If you want to play around with it, here is the file https://github.com/Gregstrq/Isotope-data/blob/9dd2180ba3bc6caf67063a59601af3e0960edbae/isotopes_data.tar.gz. I check the sha256 sum with

using SHA
bytes2hex(open(sha256, "isotopes_data.tar.gz"))

Are you sure you’re actually downloading the raw file? Or are you just downloading GitHub’s HTML page that displays it? That is, you want to use the URL of https://github.com/Gregstrq/Isotope-data/raw/9dd2180ba3bc6caf67063a59601af3e0960edbae/isotopes_data.tar.gz — note that that has a /raw/ in there instead of the blob.

1 Like

Depends on what you mean with content and metadata. The hash is computed from all the bytes in the file, regardless of their semantical meaning. It would be possible for GitHub to create a different file every time, differing on the MTIME field in the gzip header, but it’s highly unlikely that they would want to do that. @mbauman’s explanation is almost certainly correct.

I do really like the pattern where artifacts are tagged and official GitHub release assets. It takes a bit to setup, but it has some very nice properties (like versioning, traceability, and reproducibility). I’ve been meaning to create a blog post about what I’ve found to be best practice here, but here’s a recent example:

GitHub promises to not mess with the bit-exact value of releases: Update on the future stability of source code archives and hashes - The GitHub Blog

2 Likes

Yes, I had blob instead of raw.

According to the Github blog, the usecase for releases seems to be related to git archive function and specifically if you depend on this archiving for security reasons.

In my case, I don’t create archive automatically and it does not have to do anything with source code. I just want to share a specific DataFrame as an Artifact using a tarball, that I generated myself (not automatically).
Using Releases seems like an overkill for my specific usecase…

That’s just a case where they changed the bit-exact-ness of a tarball and is what prompted the post (and promise).

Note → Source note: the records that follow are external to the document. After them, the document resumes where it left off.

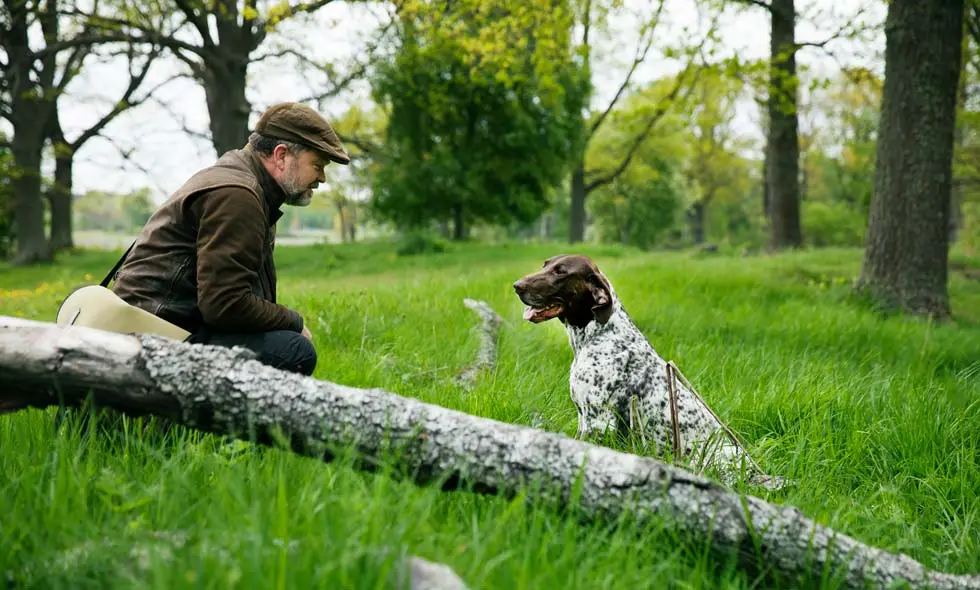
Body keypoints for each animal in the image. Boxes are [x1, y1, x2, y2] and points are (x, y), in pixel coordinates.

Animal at [512, 254, 788, 490]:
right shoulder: (585, 418)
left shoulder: (598, 421)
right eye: (545, 265)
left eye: (560, 272)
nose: (516, 286)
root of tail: (755, 474)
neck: (599, 334)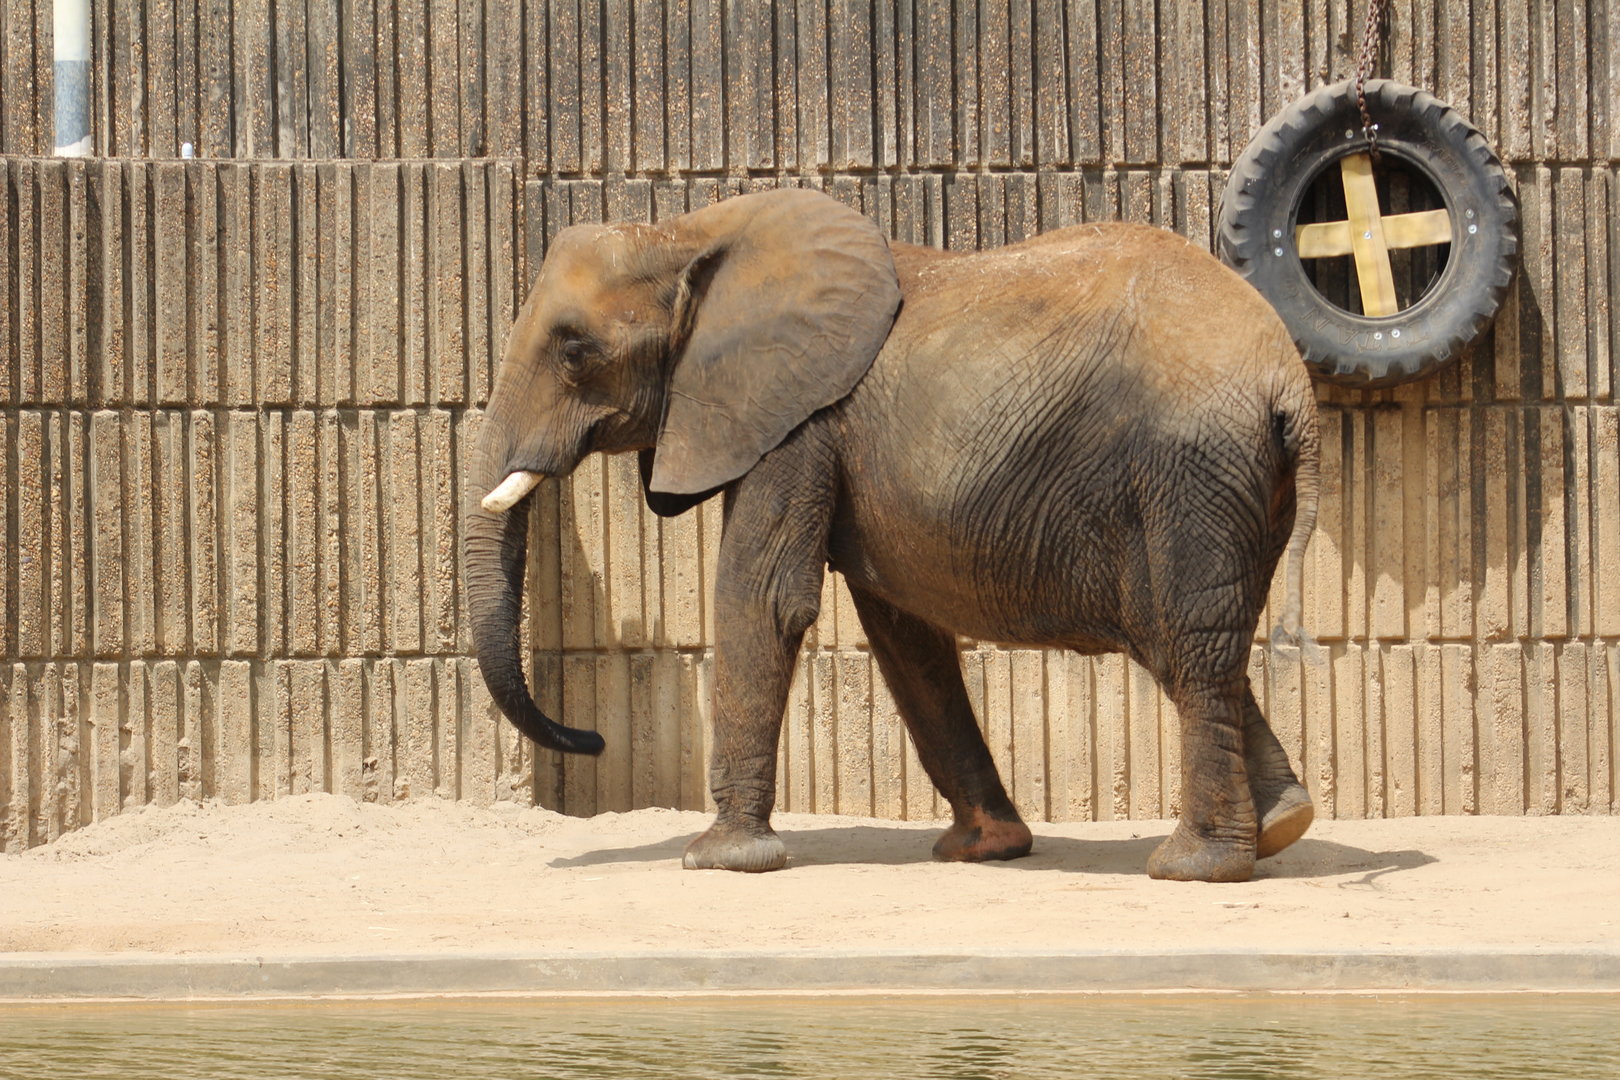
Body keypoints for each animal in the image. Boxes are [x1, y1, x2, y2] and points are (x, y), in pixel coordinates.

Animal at [464, 188, 1320, 884]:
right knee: (1183, 640)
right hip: (1225, 482)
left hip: (1190, 470)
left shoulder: (795, 419)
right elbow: (904, 631)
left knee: (1190, 643)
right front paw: (984, 850)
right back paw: (1284, 825)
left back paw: (1195, 866)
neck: (684, 231)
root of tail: (1290, 383)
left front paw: (721, 860)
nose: (593, 739)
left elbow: (763, 599)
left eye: (575, 351)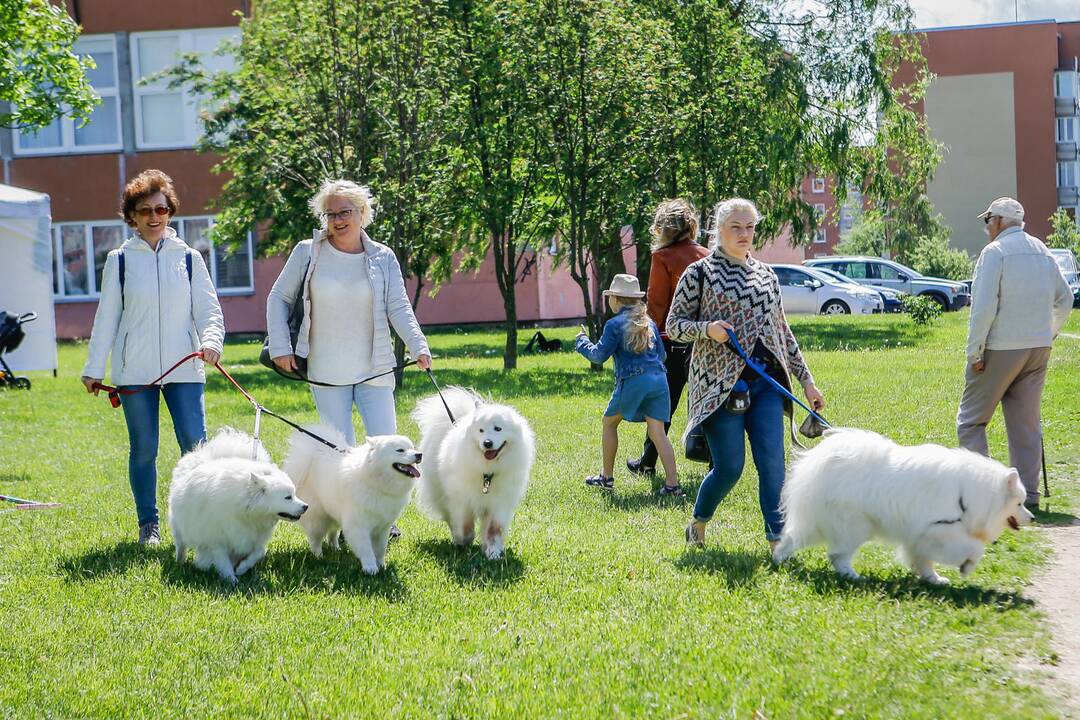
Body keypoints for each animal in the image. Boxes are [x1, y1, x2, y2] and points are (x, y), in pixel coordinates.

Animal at [168, 427, 311, 587]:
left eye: (295, 494)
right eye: (288, 497)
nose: (306, 506)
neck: (247, 513)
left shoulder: (253, 539)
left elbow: (259, 552)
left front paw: (241, 568)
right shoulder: (216, 541)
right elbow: (223, 561)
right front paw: (231, 580)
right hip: (179, 529)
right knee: (181, 545)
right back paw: (180, 561)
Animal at [282, 427, 421, 574]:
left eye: (412, 447)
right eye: (400, 450)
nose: (419, 454)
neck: (373, 482)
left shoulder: (383, 527)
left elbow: (380, 550)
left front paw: (382, 565)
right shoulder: (358, 526)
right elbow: (366, 549)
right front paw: (370, 568)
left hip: (334, 513)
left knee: (332, 532)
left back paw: (335, 548)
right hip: (318, 518)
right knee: (315, 539)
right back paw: (318, 556)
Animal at [410, 386, 533, 561]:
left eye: (498, 428)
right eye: (481, 430)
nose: (487, 443)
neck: (487, 474)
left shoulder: (500, 503)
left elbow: (494, 530)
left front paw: (493, 553)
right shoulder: (462, 500)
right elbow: (464, 526)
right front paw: (463, 542)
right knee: (449, 516)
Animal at [773, 427, 1032, 587]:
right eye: (1019, 503)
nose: (1032, 518)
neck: (968, 495)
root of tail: (821, 462)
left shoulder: (922, 537)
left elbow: (923, 560)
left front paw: (934, 579)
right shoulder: (942, 531)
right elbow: (975, 548)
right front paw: (967, 567)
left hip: (824, 524)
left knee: (793, 538)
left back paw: (779, 559)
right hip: (855, 526)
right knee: (837, 554)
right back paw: (853, 576)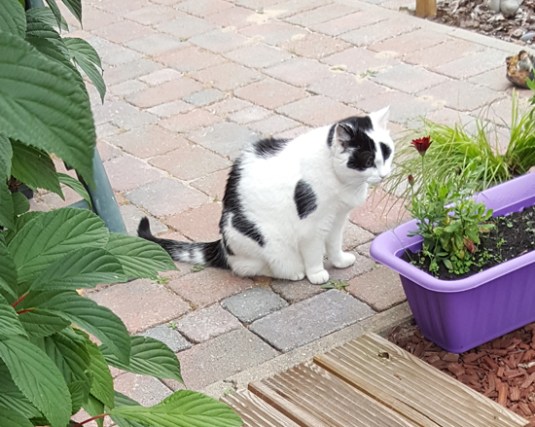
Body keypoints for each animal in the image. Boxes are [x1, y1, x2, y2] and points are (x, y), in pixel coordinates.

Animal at [138, 107, 394, 285]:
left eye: (387, 154)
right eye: (368, 160)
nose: (384, 174)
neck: (343, 183)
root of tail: (222, 245)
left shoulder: (336, 219)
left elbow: (333, 243)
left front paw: (339, 262)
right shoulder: (311, 226)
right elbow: (313, 252)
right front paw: (317, 273)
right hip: (263, 242)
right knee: (249, 267)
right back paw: (294, 272)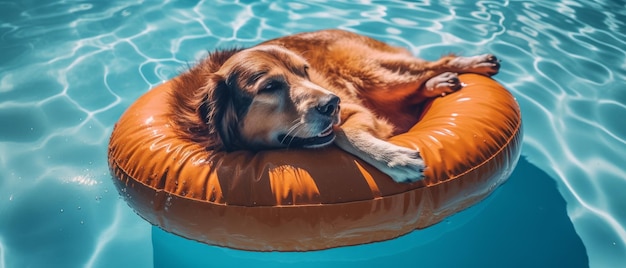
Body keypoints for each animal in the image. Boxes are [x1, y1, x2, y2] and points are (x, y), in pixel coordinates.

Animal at [168, 29, 500, 184]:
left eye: (304, 71)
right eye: (270, 87)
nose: (332, 103)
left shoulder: (355, 111)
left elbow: (342, 133)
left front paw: (394, 159)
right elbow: (338, 132)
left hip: (375, 73)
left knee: (434, 64)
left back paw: (473, 63)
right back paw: (438, 83)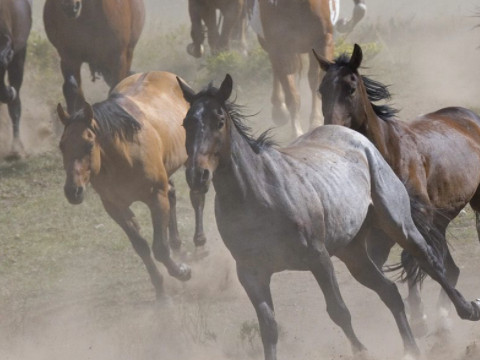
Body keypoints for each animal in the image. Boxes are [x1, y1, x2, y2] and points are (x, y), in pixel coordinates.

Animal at [55, 71, 208, 300]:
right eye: (62, 146)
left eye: (89, 144)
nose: (73, 191)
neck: (123, 156)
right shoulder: (115, 208)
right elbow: (141, 247)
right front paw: (161, 292)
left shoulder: (155, 197)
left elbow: (159, 248)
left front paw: (182, 272)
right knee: (172, 195)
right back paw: (179, 247)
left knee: (197, 194)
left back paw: (199, 241)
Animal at [176, 73, 480, 360]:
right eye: (186, 123)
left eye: (219, 120)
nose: (197, 175)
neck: (258, 195)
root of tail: (359, 139)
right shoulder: (250, 273)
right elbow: (269, 327)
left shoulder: (318, 258)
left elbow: (338, 310)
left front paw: (361, 351)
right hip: (353, 251)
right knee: (390, 291)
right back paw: (411, 350)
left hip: (397, 225)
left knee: (430, 262)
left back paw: (466, 310)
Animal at [249, 0, 366, 138]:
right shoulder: (280, 47)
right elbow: (292, 95)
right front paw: (297, 132)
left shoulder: (322, 41)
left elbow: (316, 80)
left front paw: (316, 123)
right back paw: (279, 109)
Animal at [316, 43, 480, 336]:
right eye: (321, 90)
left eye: (350, 87)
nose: (330, 129)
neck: (388, 153)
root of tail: (467, 115)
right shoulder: (380, 231)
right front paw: (420, 316)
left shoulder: (415, 219)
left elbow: (412, 258)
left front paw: (420, 317)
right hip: (439, 221)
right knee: (451, 268)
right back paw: (444, 317)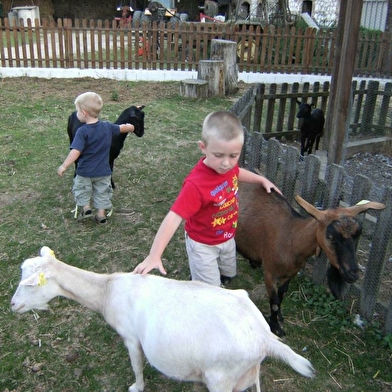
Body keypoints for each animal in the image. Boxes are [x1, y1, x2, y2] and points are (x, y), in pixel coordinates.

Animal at [10, 248, 314, 392]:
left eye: (29, 285)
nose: (13, 305)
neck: (107, 291)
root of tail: (264, 337)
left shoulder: (131, 336)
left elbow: (136, 365)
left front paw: (136, 387)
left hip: (222, 379)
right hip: (247, 373)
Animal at [236, 184, 386, 336]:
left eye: (358, 236)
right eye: (330, 237)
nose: (353, 274)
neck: (291, 237)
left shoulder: (290, 274)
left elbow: (281, 296)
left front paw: (280, 318)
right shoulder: (269, 274)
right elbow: (274, 303)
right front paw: (276, 328)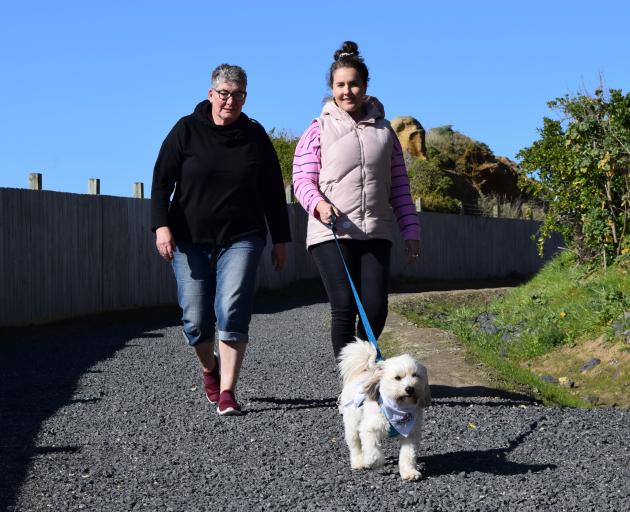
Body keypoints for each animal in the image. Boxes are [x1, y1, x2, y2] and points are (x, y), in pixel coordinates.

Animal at [338, 340, 432, 480]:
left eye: (415, 375)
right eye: (397, 377)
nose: (410, 388)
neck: (399, 408)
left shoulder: (411, 434)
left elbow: (408, 455)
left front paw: (409, 472)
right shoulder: (369, 429)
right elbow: (373, 451)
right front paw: (373, 462)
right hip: (352, 425)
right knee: (355, 445)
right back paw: (359, 462)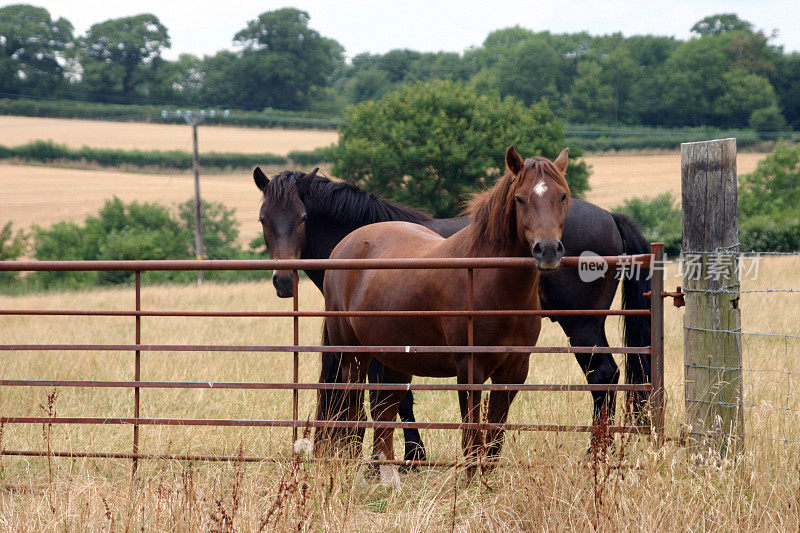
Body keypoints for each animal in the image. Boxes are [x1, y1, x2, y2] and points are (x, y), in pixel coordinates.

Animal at [322, 147, 572, 482]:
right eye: (520, 198)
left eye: (562, 196)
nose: (548, 251)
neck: (489, 283)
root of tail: (345, 245)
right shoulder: (470, 369)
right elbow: (471, 436)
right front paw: (471, 486)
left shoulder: (514, 370)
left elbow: (494, 437)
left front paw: (487, 485)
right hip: (352, 356)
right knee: (354, 415)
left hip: (395, 360)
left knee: (383, 413)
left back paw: (390, 481)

Release assets are a general purpose tool to deploy pretty much anything up to 2GB. Yeah, that can take work to setup, but it looks like you do already have a script to generate this tarball. You can have GitHub Actions run it for you and automatically update your Artifacts.toml. Then it’s a single click to update when your upstream data sources update.

You can of course host artifacts anywhere. This is just one mechanism that GitHub provides that I find valuable.

1 Like

I have a script that generates the file that then is being compressed into a tarball. Although, I run the script myself.
Also, the file with generating script is one repo, and the Artifacts.toml that uses the file is in the other repo. Can I have a Github Action that triggers something in a different repository?

IMV one of the biggest advantages here is that you can host the artifacts directly alongside the package itself — all in one repository. It not only feels very official, but I’ve seen that it can make some security reviews more straightforward because they then don’t need to vet a possibly-different host/platform/user/permissions/etc.

In the case of PlotlyKaleido, the GitHub action is Julia code directly in the YAML, stored directly in the package repo itself:

In this case, it’s proxying the upstream .js files without any intervening munging, but you could just as easily download the IUPAC/whatever data and then run the ETL scripts you need. By being part of the same repo, it can then open a pull request to update the Artifacts.toml file. You could also give the releases a human readable version number like v2025.08.01.

2 Likes

In fact, I believe that if you’re just fetching tarballs that aren’t releases then GitHub will sometimes regenerate them with different metadata and potentially different compression, so you cannot rely on the sha256 hash of the entire tarball being stable unless it’s a release. Matt’s suggestion seems like the way to go.

1 Like